On Monday, the official Korean Central News Agency (KCNA) reported construction units were arriving in the flood-hit areas from all over the country.
"The country's manpower and material and technical potentials are now concentrated on the flood damage rehabilitation," KCNA said
The ruling party has urged citizens to "achieve the miraculous victory of converting misfortune into favorable conditions ... with the tremendous might of single-minded unity."
Soldiers have been called in to help civilians with the clear up operation.
A nationwide mass mobilization labor campaign intended to boost the economy has been redirected to help the victims.
The government sources say that people in the north eastern region near the border with China and Russia were suffering "great hardship."
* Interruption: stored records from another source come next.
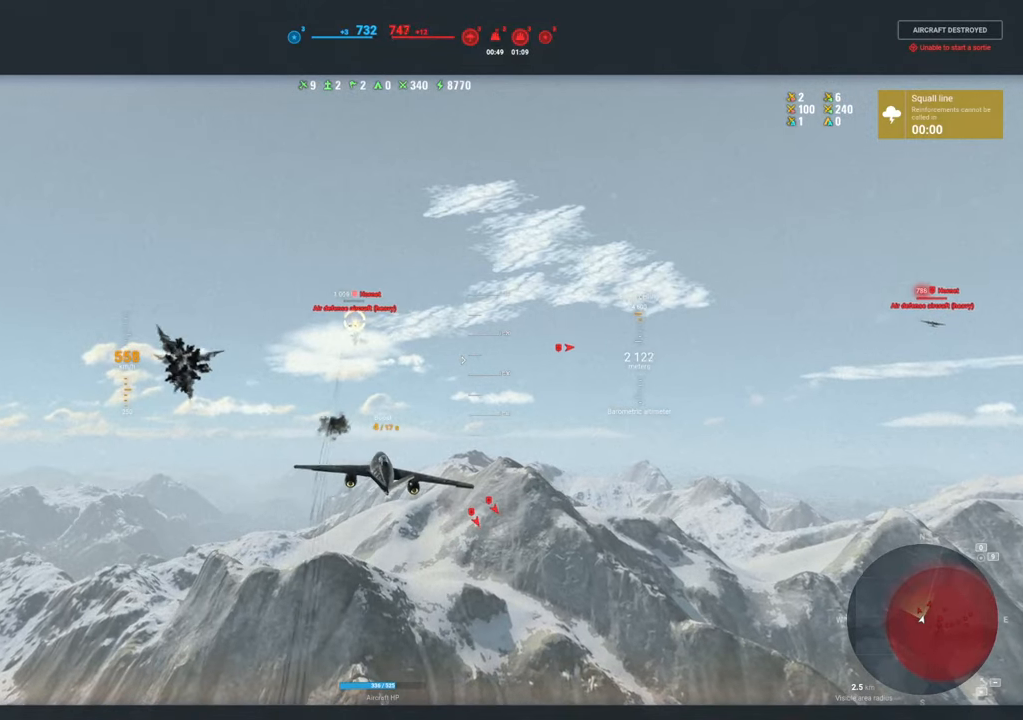
{"keys": [], "mouse": ["right"], "mouse_move": "still", "events": []}
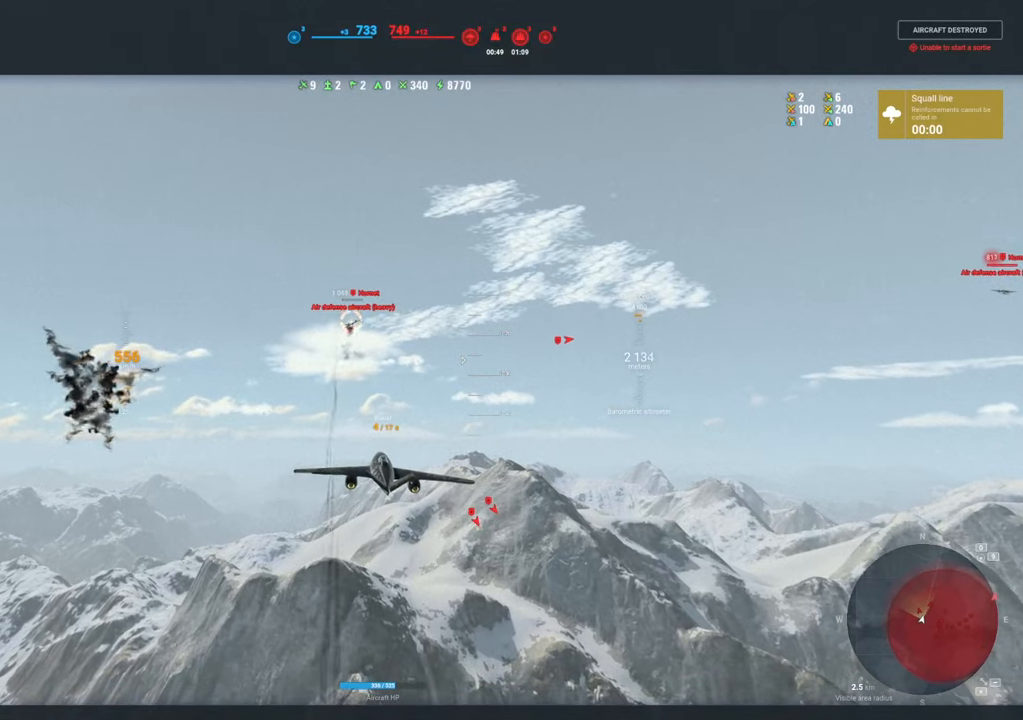
{"keys": [], "mouse": ["right"], "mouse_move": "still", "events": []}
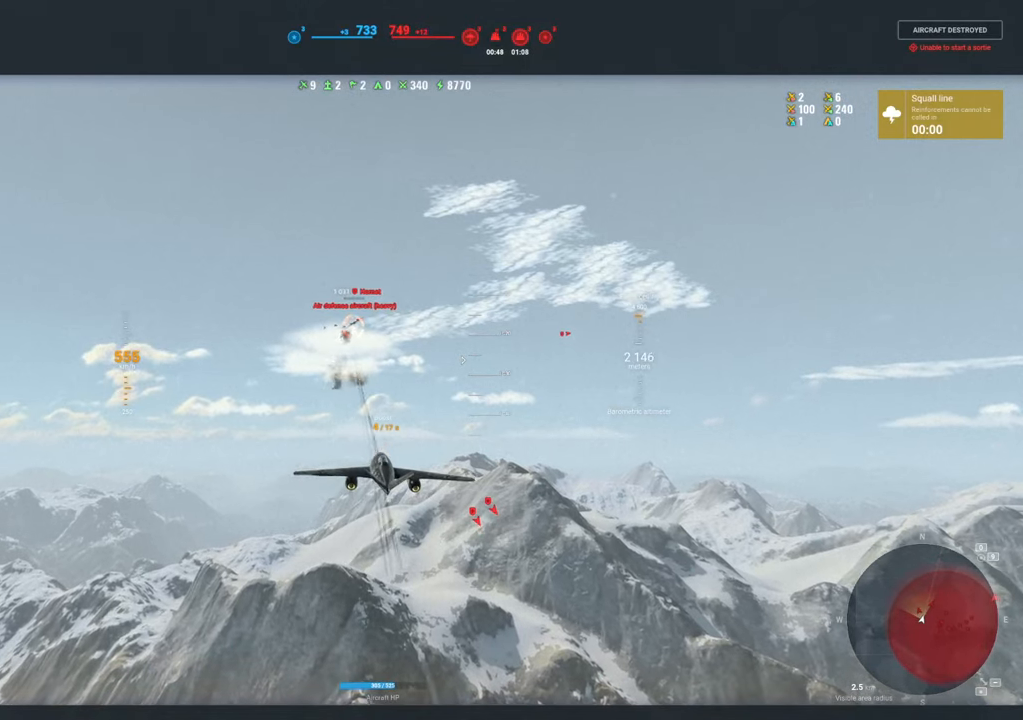
{"keys": [], "mouse": ["right"], "mouse_move": "still", "events": []}
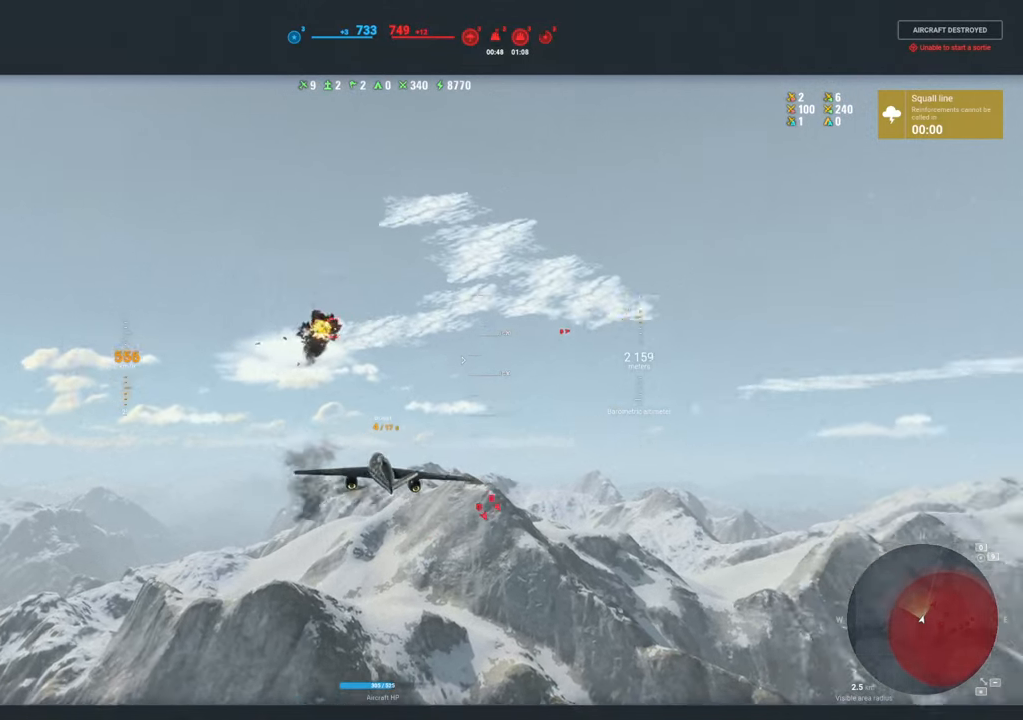
{"keys": [], "mouse": ["right"], "mouse_move": "still", "events": []}
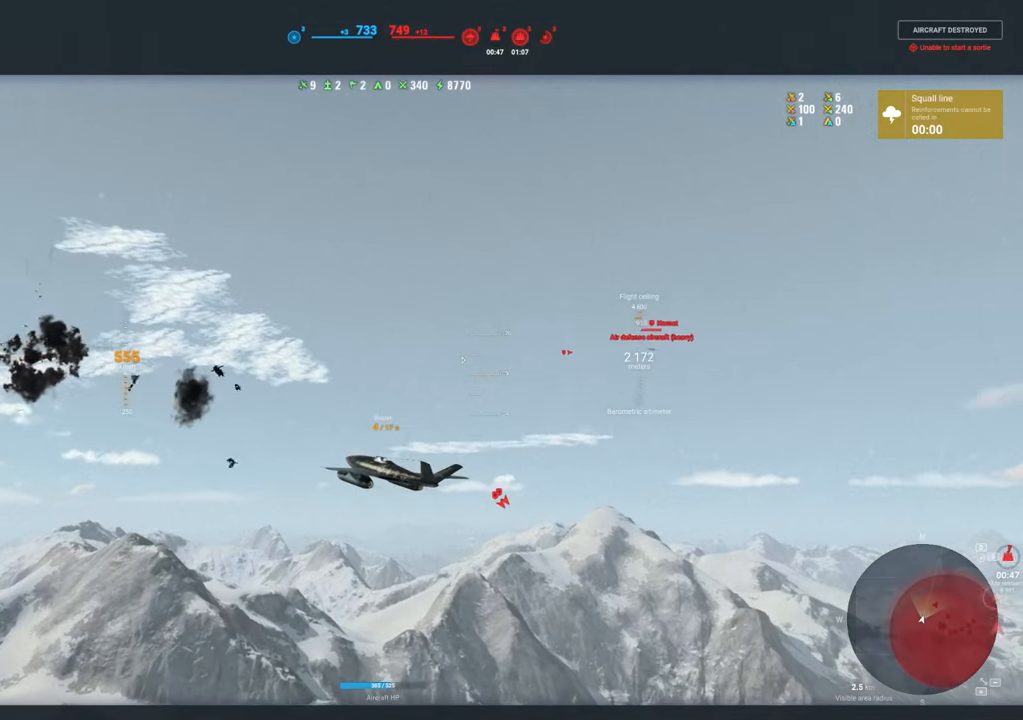
{"keys": [], "mouse": ["right"], "mouse_move": "still", "events": []}
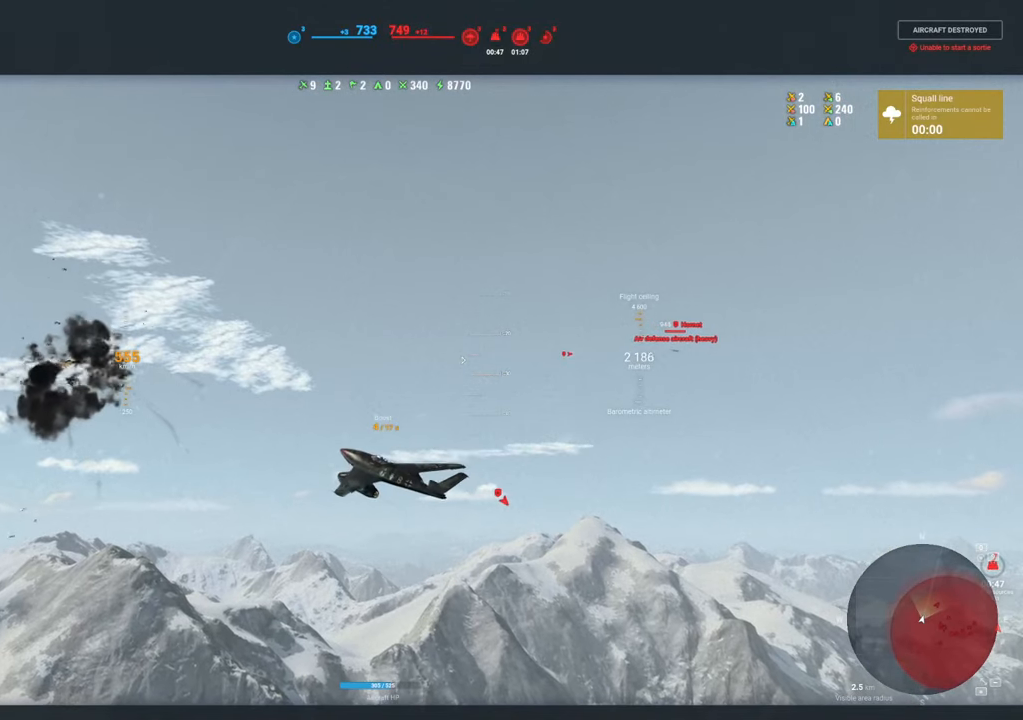
{"keys": [], "mouse": ["right"], "mouse_move": "still", "events": []}
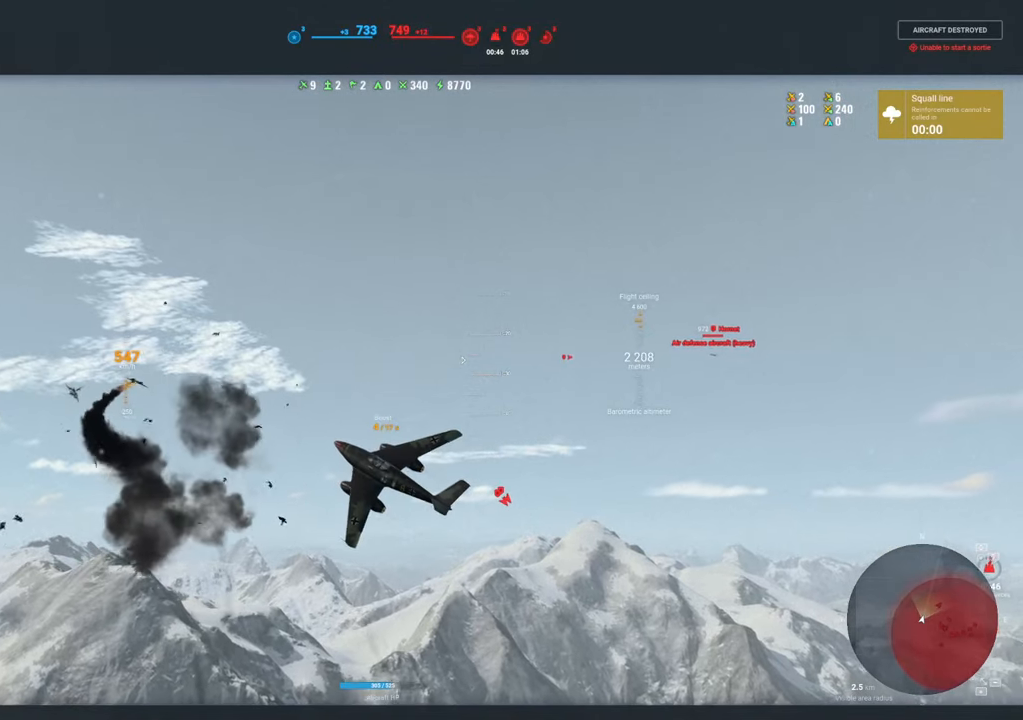
{"keys": [], "mouse": ["right"], "mouse_move": "still", "events": []}
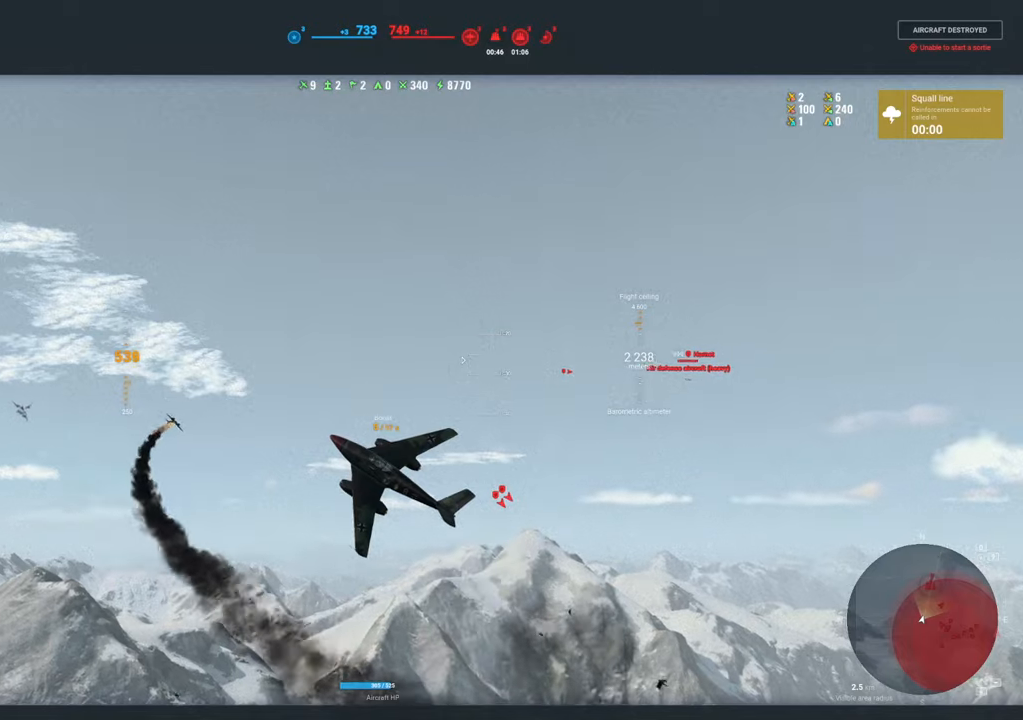
{"keys": [], "mouse": ["right"], "mouse_move": "still", "events": []}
The priority is to rebuild 20,000 homes by early October before the bitter Korean winter sets in, they added.
The UN officials citing Pyongyang Government figures that 133 people have been killed and 395 are missing.
More than 100,000 residents have been forced to flee their homes in the area along the Tumen River, which runs between North Korea and China. About 16,000 hectares of farmland have been inundated.
Meanwhile, UN Office for the Coordination of Humanitarian Affairs (OCHA) said a statement that a group made up of UN agencies, international NGOs, the international Red Cross and the North's Red Cross had visited parts of the worst affected region to assess needs.
The government had allowed UN agencies, the North Korean Red Cross and International Federation of the Red Crescent, along with private international aid groups to conduct a joint assessment of needs in the affected areas last week.
According to OCHA, the agencies had released material from stockpiles in the North such as food, shelter and kitchen kits and water purification and health supplies.
This came after past few weeks saw bands of heavy rain sweeping across North Korea. The heaviest downpours fell over the eastern side of the country.
North Korea experiences frequent natural disasters.
In August last year, major downpours followed by flash floods killed at least 40 people and devastated parts of the Rason area, near the Russian and Chinese borders.